» Task prompt
Please count the lines in the records below that contain the string "categories", with case counting, and reply with only that number.

» Exercise inputs
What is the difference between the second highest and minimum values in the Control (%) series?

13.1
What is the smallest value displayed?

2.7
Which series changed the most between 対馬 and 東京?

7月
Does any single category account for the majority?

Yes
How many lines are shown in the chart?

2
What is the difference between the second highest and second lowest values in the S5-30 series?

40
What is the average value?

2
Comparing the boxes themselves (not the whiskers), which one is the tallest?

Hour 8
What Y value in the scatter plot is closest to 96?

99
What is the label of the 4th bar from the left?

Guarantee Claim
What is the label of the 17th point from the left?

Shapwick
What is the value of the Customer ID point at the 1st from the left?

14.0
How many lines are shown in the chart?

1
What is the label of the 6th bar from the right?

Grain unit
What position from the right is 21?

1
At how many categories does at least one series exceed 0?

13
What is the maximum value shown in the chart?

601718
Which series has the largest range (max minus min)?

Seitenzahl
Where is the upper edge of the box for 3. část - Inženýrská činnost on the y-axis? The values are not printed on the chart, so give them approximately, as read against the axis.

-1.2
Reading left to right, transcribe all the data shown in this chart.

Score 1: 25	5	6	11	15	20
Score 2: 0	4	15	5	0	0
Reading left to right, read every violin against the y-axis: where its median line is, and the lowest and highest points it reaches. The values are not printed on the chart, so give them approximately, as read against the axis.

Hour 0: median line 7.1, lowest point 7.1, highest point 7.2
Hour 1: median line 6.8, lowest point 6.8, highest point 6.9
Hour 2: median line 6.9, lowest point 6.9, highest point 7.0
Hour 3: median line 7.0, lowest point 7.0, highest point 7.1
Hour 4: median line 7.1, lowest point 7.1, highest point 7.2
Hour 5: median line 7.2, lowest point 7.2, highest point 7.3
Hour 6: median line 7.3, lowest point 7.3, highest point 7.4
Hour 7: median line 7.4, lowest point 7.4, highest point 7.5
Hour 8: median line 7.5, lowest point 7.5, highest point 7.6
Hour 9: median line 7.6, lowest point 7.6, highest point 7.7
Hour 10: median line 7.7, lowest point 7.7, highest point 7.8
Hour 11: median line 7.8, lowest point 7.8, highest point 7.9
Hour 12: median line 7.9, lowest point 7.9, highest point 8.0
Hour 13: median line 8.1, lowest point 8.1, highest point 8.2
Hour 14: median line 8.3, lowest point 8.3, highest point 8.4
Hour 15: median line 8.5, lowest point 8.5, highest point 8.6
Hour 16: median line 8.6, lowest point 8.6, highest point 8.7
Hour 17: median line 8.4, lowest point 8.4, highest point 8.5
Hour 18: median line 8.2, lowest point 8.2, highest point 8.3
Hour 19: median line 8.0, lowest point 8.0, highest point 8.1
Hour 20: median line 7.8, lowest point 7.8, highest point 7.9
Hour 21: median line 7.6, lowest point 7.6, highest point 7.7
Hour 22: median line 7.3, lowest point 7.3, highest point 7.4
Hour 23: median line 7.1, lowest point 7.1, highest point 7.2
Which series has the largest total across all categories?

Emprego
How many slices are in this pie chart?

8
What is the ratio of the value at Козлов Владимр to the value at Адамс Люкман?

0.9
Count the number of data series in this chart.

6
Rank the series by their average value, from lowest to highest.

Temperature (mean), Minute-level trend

» Answer below
2